Evening  check into ocean-view hotel and group dinner, followed by lecture discussion on what we have seen during the day.

Monday, April 10, 2006

Following a breakfast at our hotel, 9:00 am departure for Santa Barbara

Enroute rest stop at San Luis Obispo Mission

Early afternoon arrival for lunch and tour at Casa del Herrero in Montecito.

The Casa del Herrero (House of the Blacksmith) was built by St.
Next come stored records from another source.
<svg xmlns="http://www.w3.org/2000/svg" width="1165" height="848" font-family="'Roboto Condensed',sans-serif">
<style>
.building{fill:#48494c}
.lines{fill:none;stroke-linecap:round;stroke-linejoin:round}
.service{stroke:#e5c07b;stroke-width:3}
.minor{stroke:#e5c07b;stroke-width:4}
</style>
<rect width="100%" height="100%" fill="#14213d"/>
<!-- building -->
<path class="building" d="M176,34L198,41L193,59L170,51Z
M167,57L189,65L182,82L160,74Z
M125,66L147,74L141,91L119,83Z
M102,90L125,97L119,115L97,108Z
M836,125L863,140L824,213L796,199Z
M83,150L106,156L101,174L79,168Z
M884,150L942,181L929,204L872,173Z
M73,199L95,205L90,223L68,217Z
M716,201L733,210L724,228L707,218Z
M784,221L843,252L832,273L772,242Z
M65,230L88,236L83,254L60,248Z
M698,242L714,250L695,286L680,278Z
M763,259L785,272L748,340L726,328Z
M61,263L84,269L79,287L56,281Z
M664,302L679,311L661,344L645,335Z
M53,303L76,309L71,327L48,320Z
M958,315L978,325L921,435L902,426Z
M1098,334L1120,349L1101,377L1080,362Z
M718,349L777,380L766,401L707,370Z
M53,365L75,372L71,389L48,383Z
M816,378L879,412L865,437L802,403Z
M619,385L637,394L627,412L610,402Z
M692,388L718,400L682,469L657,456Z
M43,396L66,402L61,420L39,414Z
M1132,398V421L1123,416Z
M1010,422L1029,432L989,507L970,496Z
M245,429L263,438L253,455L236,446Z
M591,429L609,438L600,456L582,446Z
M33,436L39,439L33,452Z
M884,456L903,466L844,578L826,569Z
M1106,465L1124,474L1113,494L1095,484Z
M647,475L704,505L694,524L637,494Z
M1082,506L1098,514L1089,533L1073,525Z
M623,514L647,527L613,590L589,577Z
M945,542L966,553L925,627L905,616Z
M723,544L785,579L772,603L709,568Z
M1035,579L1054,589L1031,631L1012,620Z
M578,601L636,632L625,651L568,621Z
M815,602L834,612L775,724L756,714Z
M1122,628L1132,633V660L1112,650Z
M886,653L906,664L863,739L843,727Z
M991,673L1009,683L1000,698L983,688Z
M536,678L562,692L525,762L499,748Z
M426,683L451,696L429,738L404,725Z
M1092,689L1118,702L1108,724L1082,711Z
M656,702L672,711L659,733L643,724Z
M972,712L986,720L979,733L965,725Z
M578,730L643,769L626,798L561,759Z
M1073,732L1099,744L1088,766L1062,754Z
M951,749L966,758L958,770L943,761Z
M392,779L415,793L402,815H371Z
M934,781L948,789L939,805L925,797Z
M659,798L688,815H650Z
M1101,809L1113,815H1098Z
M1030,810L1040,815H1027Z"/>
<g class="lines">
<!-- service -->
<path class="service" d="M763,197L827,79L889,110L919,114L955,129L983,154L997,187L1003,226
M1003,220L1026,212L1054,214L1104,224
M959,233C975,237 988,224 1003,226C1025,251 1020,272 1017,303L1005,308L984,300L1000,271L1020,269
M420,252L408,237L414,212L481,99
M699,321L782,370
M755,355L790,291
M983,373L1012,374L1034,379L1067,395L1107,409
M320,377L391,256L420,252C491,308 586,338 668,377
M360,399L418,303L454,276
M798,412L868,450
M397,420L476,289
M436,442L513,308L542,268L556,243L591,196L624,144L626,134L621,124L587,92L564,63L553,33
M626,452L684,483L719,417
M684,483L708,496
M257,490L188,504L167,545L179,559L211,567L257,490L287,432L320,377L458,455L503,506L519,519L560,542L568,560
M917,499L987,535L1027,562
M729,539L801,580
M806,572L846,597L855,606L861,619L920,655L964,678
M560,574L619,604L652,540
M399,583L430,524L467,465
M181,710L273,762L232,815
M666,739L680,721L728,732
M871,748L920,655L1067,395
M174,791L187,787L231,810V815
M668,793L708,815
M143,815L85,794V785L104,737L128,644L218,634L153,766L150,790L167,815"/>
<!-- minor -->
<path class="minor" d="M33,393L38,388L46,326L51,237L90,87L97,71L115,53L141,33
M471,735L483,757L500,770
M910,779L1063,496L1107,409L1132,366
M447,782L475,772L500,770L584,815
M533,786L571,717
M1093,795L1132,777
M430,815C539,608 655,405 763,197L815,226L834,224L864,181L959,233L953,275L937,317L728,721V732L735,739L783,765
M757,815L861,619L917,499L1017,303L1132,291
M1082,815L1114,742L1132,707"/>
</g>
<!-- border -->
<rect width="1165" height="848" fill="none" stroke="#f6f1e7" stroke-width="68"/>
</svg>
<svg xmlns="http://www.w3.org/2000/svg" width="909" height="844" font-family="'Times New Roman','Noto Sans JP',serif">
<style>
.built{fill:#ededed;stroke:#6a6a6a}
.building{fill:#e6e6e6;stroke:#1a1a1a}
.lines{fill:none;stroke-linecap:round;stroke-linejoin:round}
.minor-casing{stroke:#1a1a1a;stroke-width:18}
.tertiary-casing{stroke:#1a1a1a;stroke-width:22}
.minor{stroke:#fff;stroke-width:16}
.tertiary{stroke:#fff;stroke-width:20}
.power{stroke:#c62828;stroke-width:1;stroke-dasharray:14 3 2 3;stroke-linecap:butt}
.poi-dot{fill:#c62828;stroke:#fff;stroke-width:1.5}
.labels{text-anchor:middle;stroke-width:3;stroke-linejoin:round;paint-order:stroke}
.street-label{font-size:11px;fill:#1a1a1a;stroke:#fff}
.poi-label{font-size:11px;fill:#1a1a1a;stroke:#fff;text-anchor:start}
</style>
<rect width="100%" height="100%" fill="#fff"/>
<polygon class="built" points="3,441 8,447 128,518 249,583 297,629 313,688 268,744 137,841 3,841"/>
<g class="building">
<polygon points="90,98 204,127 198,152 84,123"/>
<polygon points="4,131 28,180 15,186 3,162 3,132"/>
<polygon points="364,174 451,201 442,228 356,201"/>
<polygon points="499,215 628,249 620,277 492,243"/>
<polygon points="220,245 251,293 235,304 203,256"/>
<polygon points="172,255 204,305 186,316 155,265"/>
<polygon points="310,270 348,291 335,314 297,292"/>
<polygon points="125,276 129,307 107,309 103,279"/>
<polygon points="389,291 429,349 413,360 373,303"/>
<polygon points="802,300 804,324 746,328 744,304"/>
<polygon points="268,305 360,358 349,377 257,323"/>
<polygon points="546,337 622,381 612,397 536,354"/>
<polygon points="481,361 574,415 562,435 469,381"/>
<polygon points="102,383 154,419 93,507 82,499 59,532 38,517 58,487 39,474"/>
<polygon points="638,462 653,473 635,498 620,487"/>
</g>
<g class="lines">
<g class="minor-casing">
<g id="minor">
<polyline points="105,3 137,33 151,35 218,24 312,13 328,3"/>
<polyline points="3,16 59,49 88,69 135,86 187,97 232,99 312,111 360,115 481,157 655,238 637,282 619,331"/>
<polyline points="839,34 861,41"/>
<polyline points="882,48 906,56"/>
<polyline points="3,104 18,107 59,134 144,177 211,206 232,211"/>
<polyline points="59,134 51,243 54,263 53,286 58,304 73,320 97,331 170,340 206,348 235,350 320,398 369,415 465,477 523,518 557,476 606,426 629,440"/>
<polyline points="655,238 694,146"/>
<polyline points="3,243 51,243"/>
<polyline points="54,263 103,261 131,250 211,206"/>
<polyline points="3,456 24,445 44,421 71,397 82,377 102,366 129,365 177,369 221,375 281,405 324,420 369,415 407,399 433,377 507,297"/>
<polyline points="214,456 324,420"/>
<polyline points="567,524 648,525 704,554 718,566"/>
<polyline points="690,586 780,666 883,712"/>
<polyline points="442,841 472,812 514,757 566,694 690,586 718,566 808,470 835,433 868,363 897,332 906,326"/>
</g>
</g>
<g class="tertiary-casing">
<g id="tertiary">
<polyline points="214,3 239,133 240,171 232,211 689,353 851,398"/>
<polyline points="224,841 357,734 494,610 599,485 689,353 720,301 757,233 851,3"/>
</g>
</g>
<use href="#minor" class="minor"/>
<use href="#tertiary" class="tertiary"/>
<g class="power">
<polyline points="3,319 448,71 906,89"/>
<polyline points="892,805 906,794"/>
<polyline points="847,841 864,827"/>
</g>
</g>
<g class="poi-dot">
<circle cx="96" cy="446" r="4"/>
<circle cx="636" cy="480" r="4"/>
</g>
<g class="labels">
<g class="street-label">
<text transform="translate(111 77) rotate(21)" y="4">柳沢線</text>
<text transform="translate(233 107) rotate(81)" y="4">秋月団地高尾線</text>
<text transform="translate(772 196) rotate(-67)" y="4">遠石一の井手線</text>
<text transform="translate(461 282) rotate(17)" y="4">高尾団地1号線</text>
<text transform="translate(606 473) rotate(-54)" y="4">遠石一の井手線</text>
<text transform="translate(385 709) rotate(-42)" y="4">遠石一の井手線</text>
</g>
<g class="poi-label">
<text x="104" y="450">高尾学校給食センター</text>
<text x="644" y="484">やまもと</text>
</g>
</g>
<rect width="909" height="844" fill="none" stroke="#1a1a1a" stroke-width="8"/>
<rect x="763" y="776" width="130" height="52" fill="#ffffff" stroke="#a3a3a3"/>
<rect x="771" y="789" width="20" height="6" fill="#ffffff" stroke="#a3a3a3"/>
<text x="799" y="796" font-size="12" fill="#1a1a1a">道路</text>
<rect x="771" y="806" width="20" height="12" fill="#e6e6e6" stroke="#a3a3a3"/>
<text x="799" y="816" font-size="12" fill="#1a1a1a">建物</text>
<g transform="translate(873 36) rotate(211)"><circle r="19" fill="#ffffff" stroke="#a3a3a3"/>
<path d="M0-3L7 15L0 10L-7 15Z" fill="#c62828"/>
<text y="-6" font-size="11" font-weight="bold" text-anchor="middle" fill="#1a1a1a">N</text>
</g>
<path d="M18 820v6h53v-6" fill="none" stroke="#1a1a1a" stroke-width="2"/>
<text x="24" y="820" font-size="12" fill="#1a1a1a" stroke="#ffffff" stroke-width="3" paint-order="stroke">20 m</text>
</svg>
Louis industrialist, George Fox Steedman and was completed on the day in 1925 the a major earthquake destroyed much of Santa Barbara (but not this house) The house and gardens represent one of the many instances of a Spanish Colonial Heritage invented and fashioned to cater to a burgeoning influx of seasonal visitors from the American industrial heartland. Inspiration came as much from Andalucia in Spain as from Mexico. Here, gardens and furnishings have remained intact, as this house has remained perfectly preserved by the family that built and inhabited it until 1985.

Later in the afternoon we will return to Los Angeles with projected early evening arrival with drop off directly at Los Angeles International Airport.

Cost: $350 per-person double occupancy or $400 per-person single occupancy.